For a year at Crown Station, she hosted Singer/Songwriters & Poets in the Round, a showcase of five different acts who took turns sharing their own material. One night, the theme was animals, which yielded the seeds of the cautionary song "Shortcuts and Wolves." The cheeky fairytale appears on her upcoming album, Work in Progress.

"It was so electric seeing art come to life onstage," Jay says. "That's what was really cool about the series. It was a way to cast a wider net and introduce myself to all sorts of new listeners."

Jay's a far cry from the shy performer she used to be. She incorporates comedy and games to improv in her shows. For the crowd-pleasing "Cell Phone Song," she invites audience members to show her their text messages and then incorporates them into the lyrics on the spot. It's a great hit.
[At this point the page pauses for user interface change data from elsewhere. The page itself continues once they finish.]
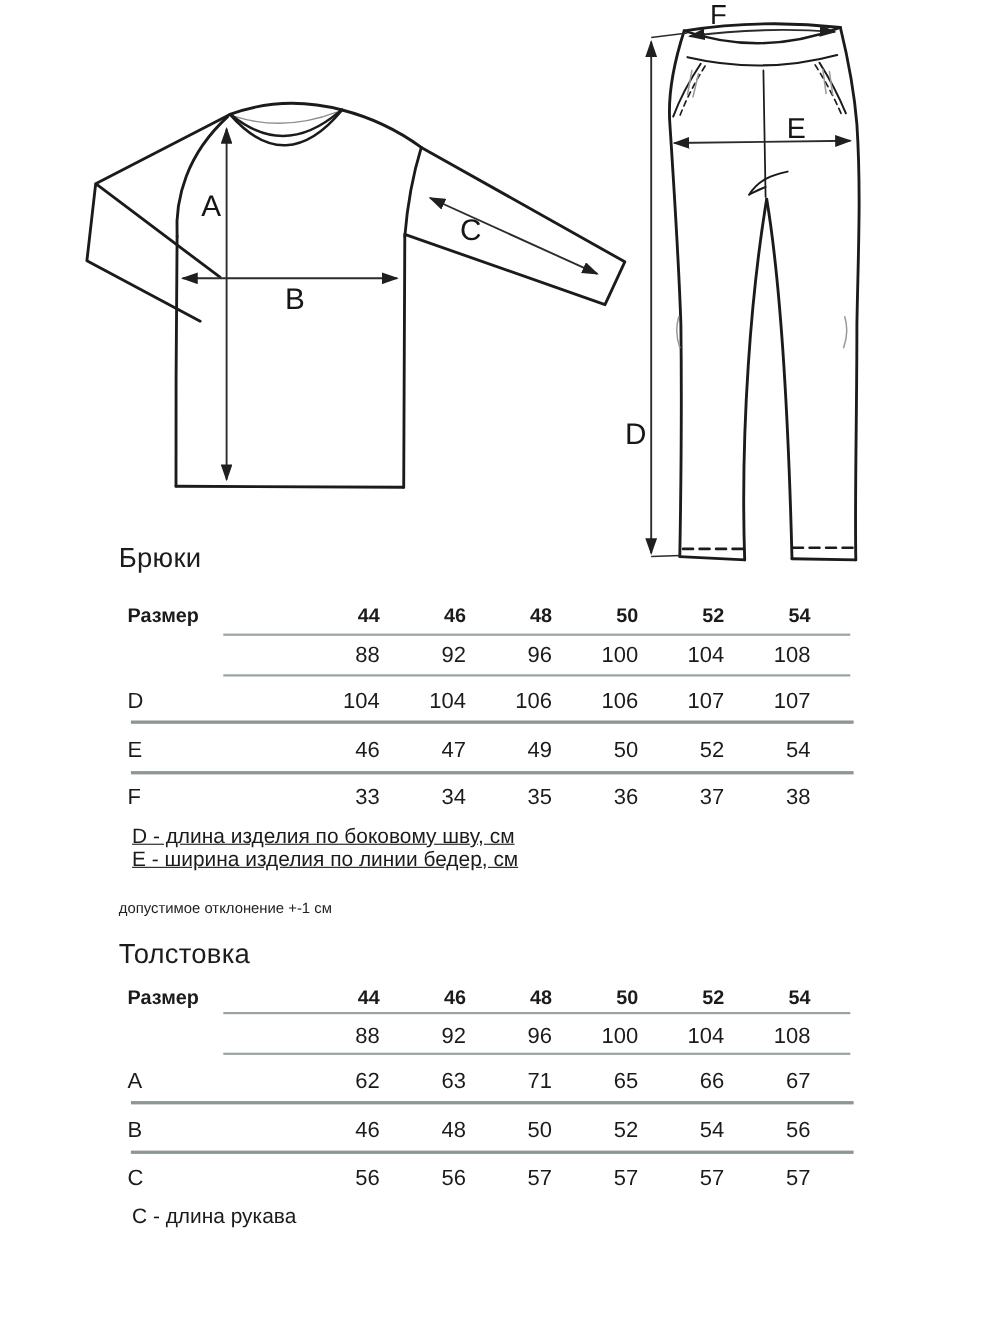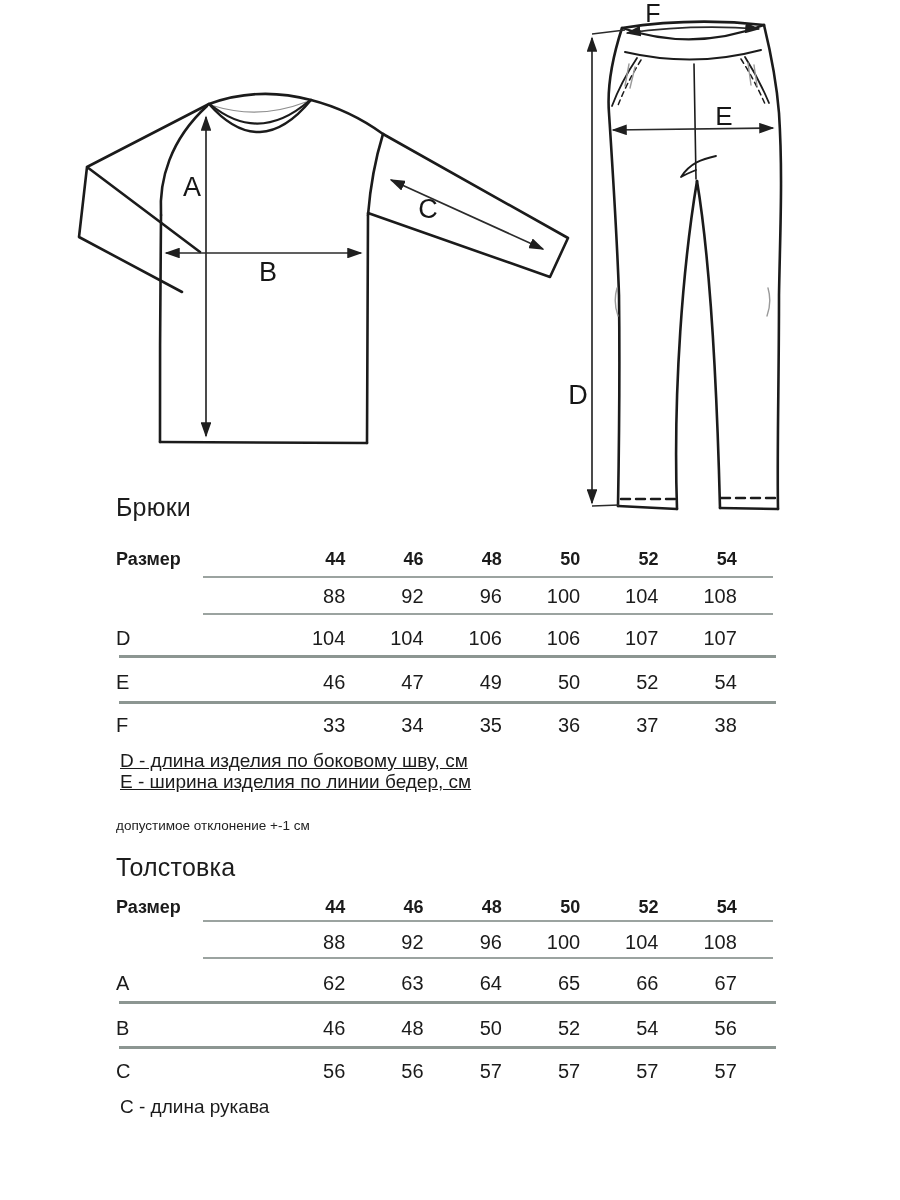--- a/index.html
+++ b/index.html
@@ -9,7 +9,7 @@
   }
   .page{position:absolute;left:0;top:0;width:900px;height:1200px;background:#fff;}
   svg text{font-family:"Liberation Sans","DejaVu Sans",sans-serif;fill:#161616;}
-  .h2{position:absolute;left:116px;font-size:25px;line-height:26px;color:#1c1c1c;letter-spacing:0.2px;}
+  .h2{position:absolute;left:108px;font-size:25px;line-height:26px;color:#1c1c1c;letter-spacing:0.2px;}
   .trow{
     position:absolute;left:115px;width:622px;height:24px;
     display:grid;grid-template-columns:152px repeat(6,78.3px);align-items:center;

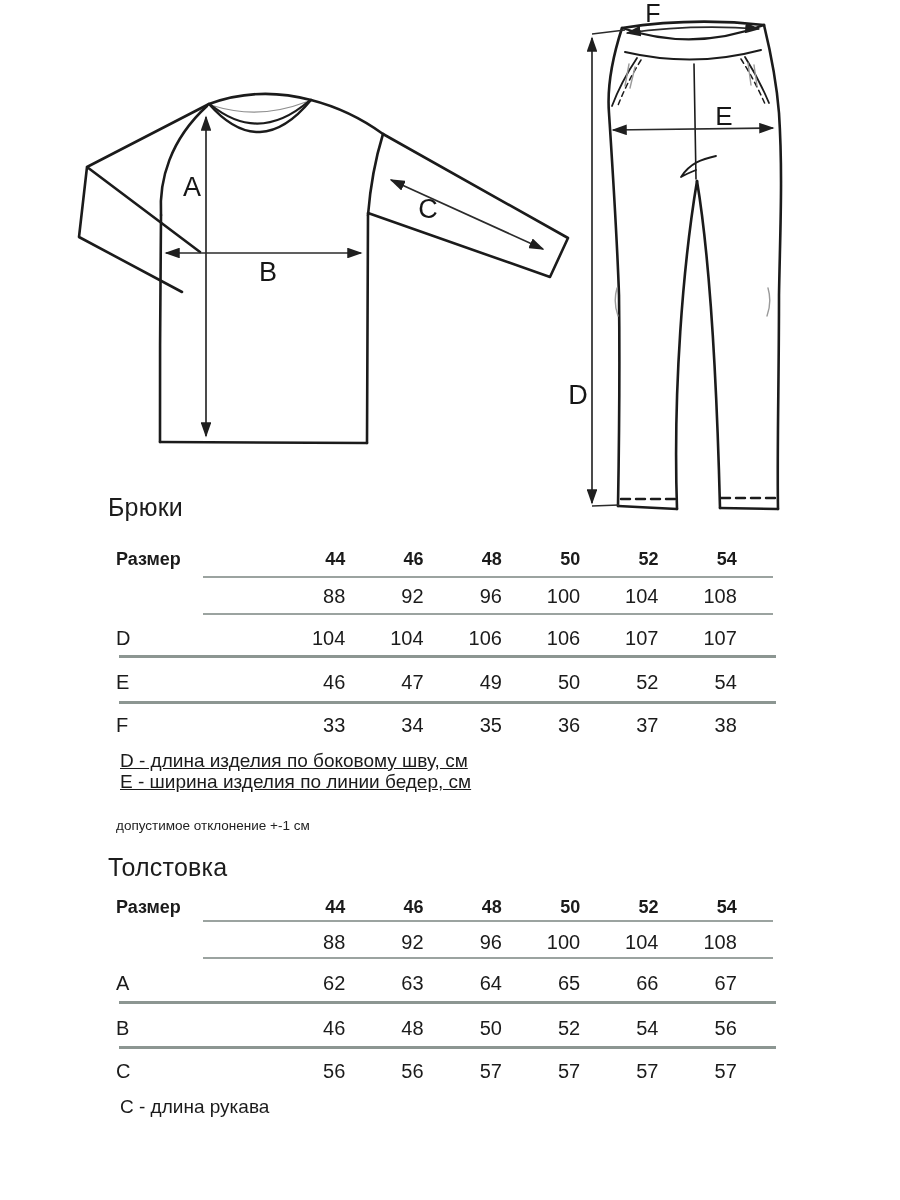--- a/index.html
+++ b/index.html
@@ -25,7 +25,7 @@
   .legend{position:absolute;left:120px;font-size:19px;}
   .lg1{line-height:21px;text-decoration:underline;}
   .lg2{line-height:34px;}
-  .note{position:absolute;left:116px;font-size:13.5px;color:#222;}
+  .note{position:absolute;left:108px;font-size:13.5px;color:#222;}
 </style>
 </head>
 <body>

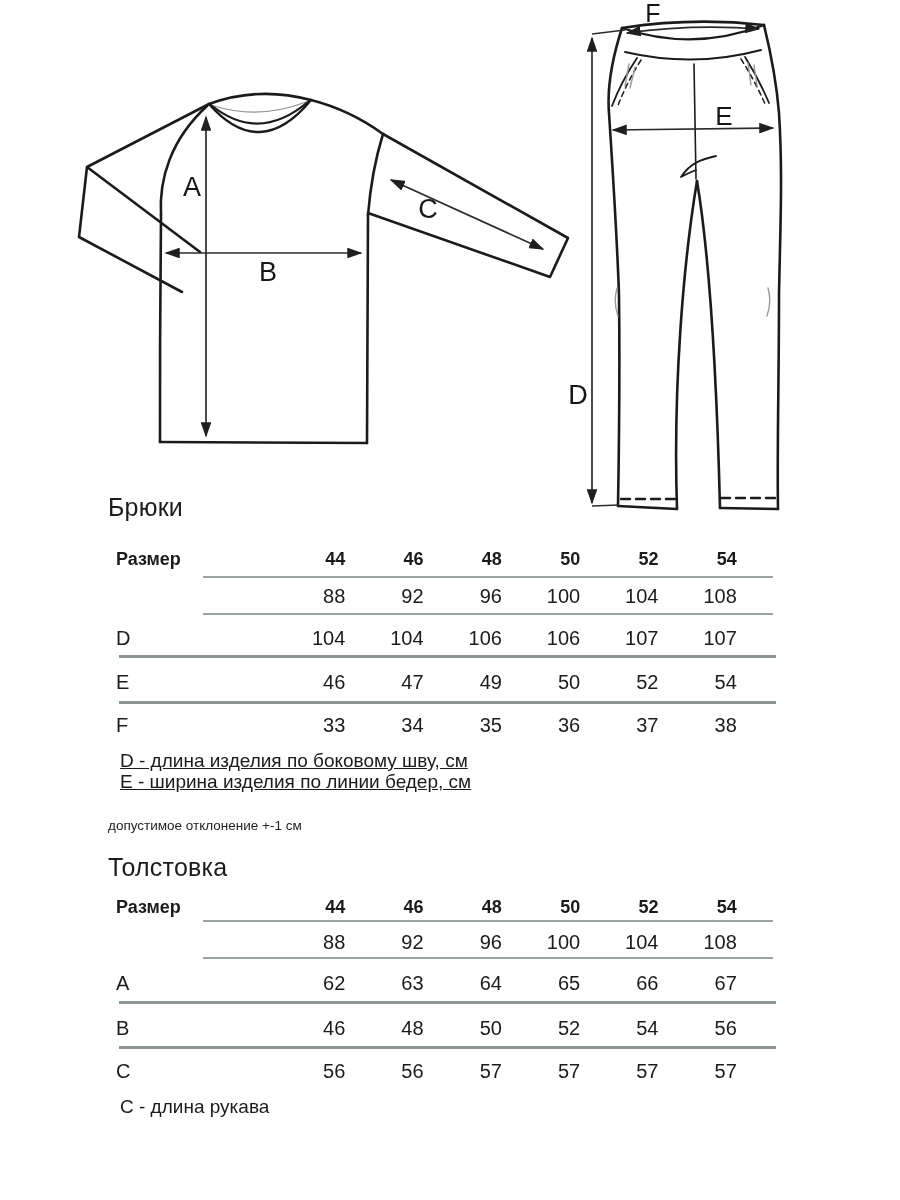--- a/index.html
+++ b/index.html
@@ -193,7 +193,7 @@
       <div class="lbl t2pad">A</div>
       <div class="cell">62</div>
       <div class="cell">63</div>
-      <div class="cell">64</div>
+      <div class="cell">71</div>
       <div class="cell">65</div>
       <div class="cell">66</div>
       <div class="cell">67</div>

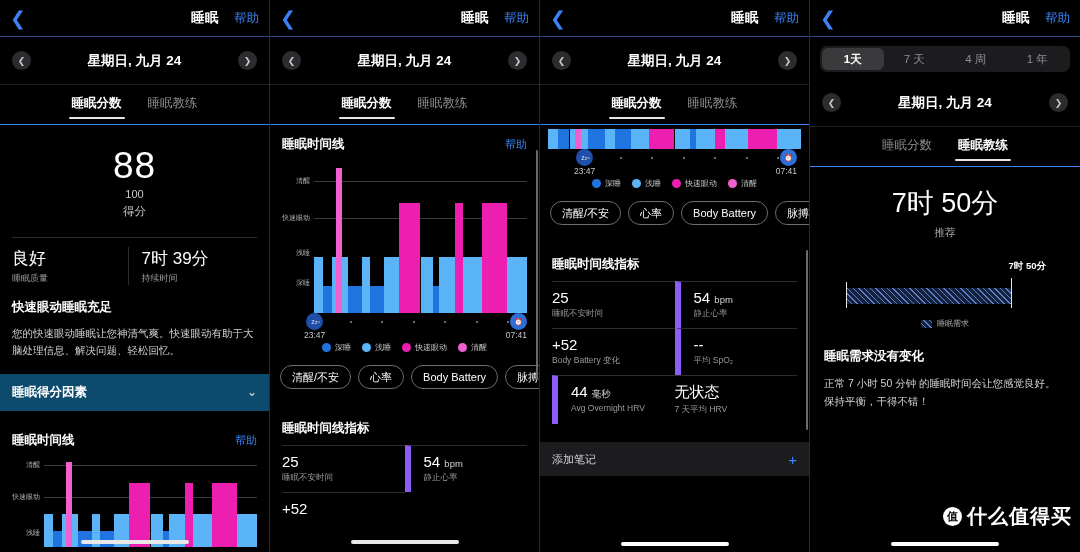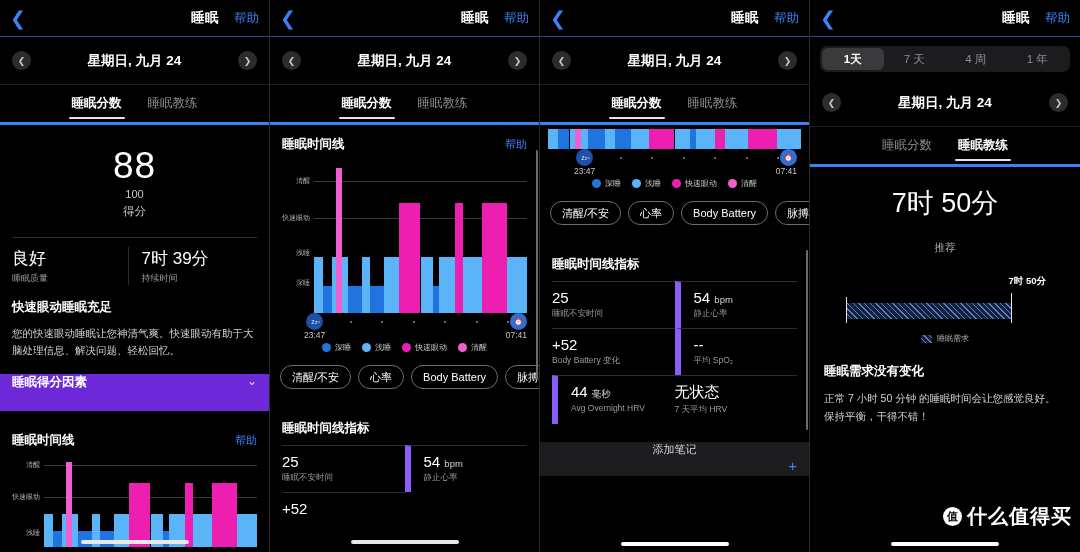--- a/index.html
+++ b/index.html
@@ -38,7 +38,7 @@
 
   
   .tabs { display:flex; justify-content:center; gap:26px; height:40px;
-          align-items:flex-start; padding-top:10px; border-bottom:3px solid #3b82f6; }
+          align-items:flex-start; padding-top:10px; border-bottom:1px solid #3b82f6; }
   .tab { font-size:12.5px; color:#8e8e93; padding-bottom:7px; position:relative; }
   .tab.active { color:#fff; font-weight:bold; }
   .tab.active:after { content:""; position:absolute; left:-3px; right:-3px; bottom:0;

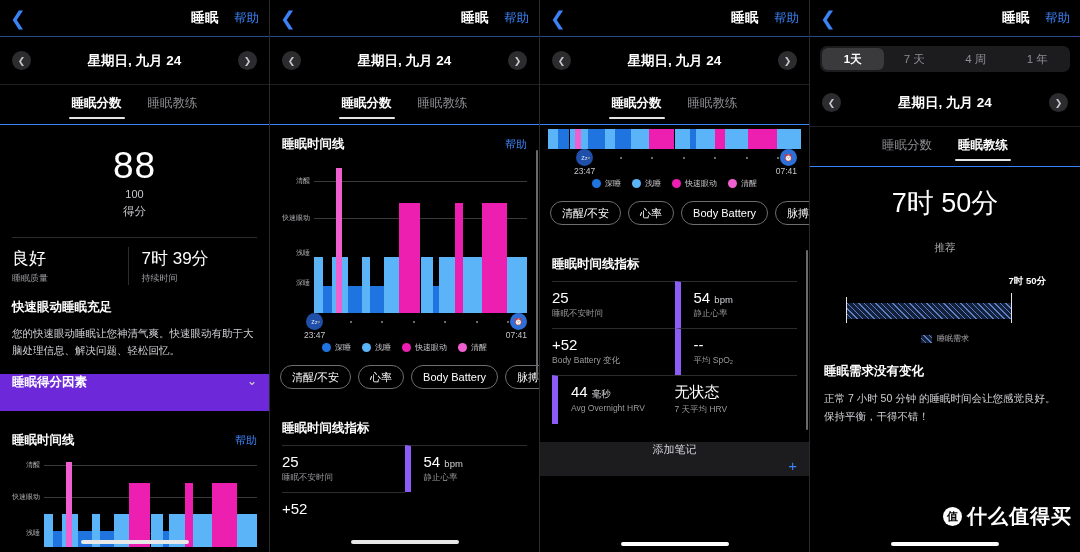--- a/index.html
+++ b/index.html
@@ -116,7 +116,7 @@
   
   .coach { text-align:center; padding:18px 0 6px; }
   .coach .big { font-size:27px; font-weight:300; }
-  .coach .sub { font-size:10.5px; color:#a9a9ae; margin-top:20px; }
+  .coach .sub { font-size:10.5px; color:#a9a9ae; margin-top:5px; }
   .needchart { position:relative; height:76px; margin:10px 14px 0; }
   .needchart .cap { position:absolute; font-size:9.5px; font-weight:bold; }
   .needchart .tick { position:absolute; width:1px; background:#e5e5e5; }

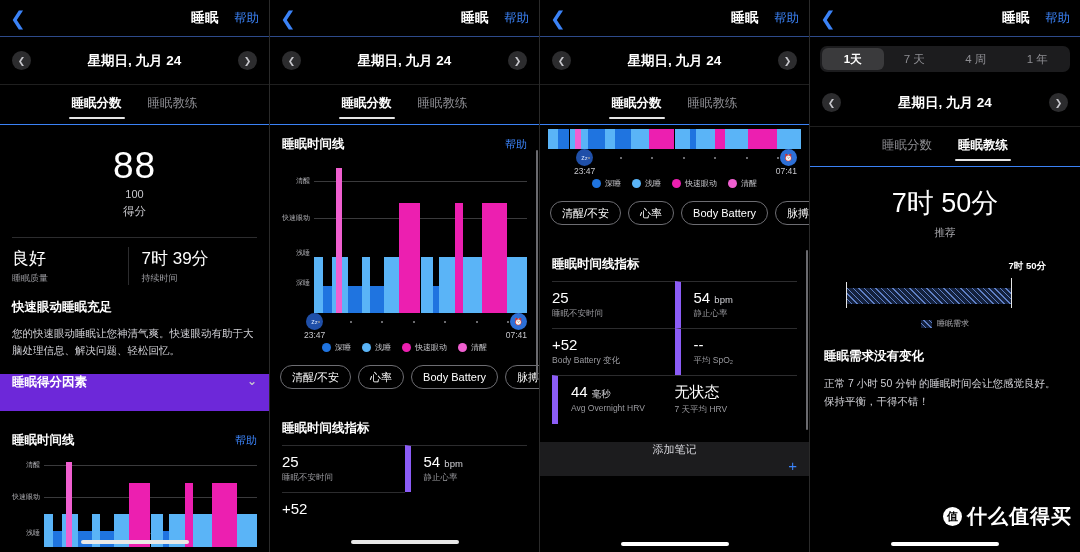--- a/index.html
+++ b/index.html
@@ -62,7 +62,7 @@
   .insight h3 { font-size:12.5px; font-weight:bold; margin-bottom:9px; }
   .insight p { font-size:10.5px; color:#d1d1d6; line-height:1.65; }
 
-  .rowband { background:#6d28d9; height:37px; display:flex; align-items:flex-start;
+  .rowband { background:#0c4a6e; height:37px; display:flex; align-items:center;
              padding:0 12px; font-size:12.5px; font-weight:bold; }
   .rowband .chev { margin-left:auto; color:#c7c7cc; font-size:12px; }
   .gap { height:10px; background:#000; }

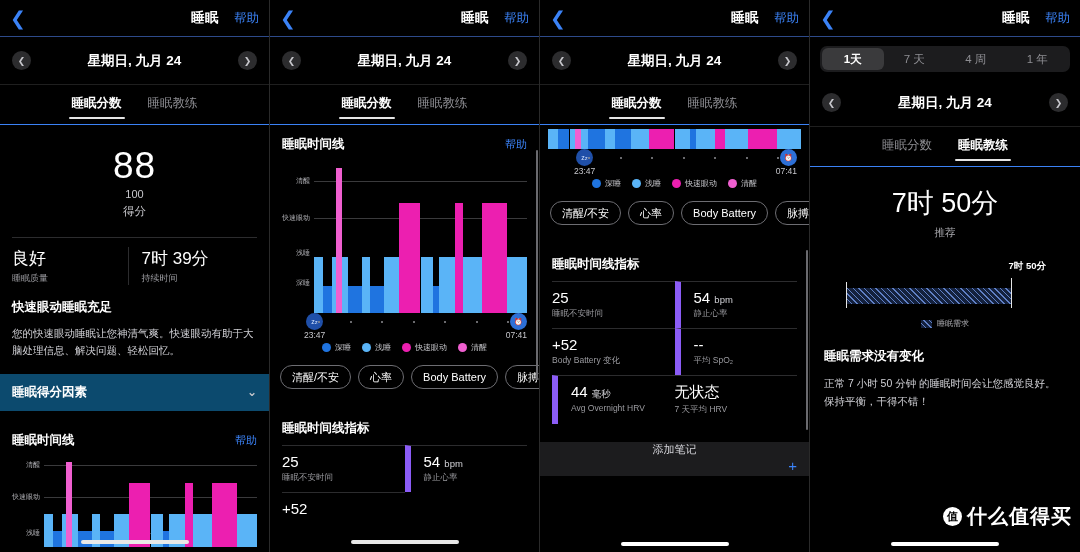--- a/index.html
+++ b/index.html
@@ -106,7 +106,7 @@
   .mlbl { font-size:8.5px; color:#9a9a9f; margin-top:2px; }
 
   .noterow { background:#1c1c1e; height:34px; display:flex; align-items:center;
-             padding:0 12px; font-size:11px; color:#d1d1d6;flex-direction:column; }
+             padding:0 12px; font-size:11px; color:#d1d1d6; }
   .noterow .plus { margin-left:auto; color:#3b82f6; font-size:15px; }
"I want people to walk away from my shows with an experience," Jay says, "memories of me putting your story into a song, singing a text your girlfriend sent you."

It's this commitment to live energy and real connection that sets Jay apart. Some performers have guitar chops for days, but without that connection they ultimately are just playing at you. Though she left Charlotte for Nashville in October, she frequently returns to North Carolina. She played a house concert in Winston-Salem on Nov. 29, and has been releasing songs from Work in Progress one by one. This month, members of her VIP list will receive the entire album.

Her latest single, "Do Something," takes an upbeat, Motown pop feel as she exhorts listeners to stop over-thinking it and get something started. It too is from Work in Progress, which Jay expects to drop in early 2015.

"Progress is about the work that still needs to be done," Jay says. "It can be hard. But it's a lot of fun."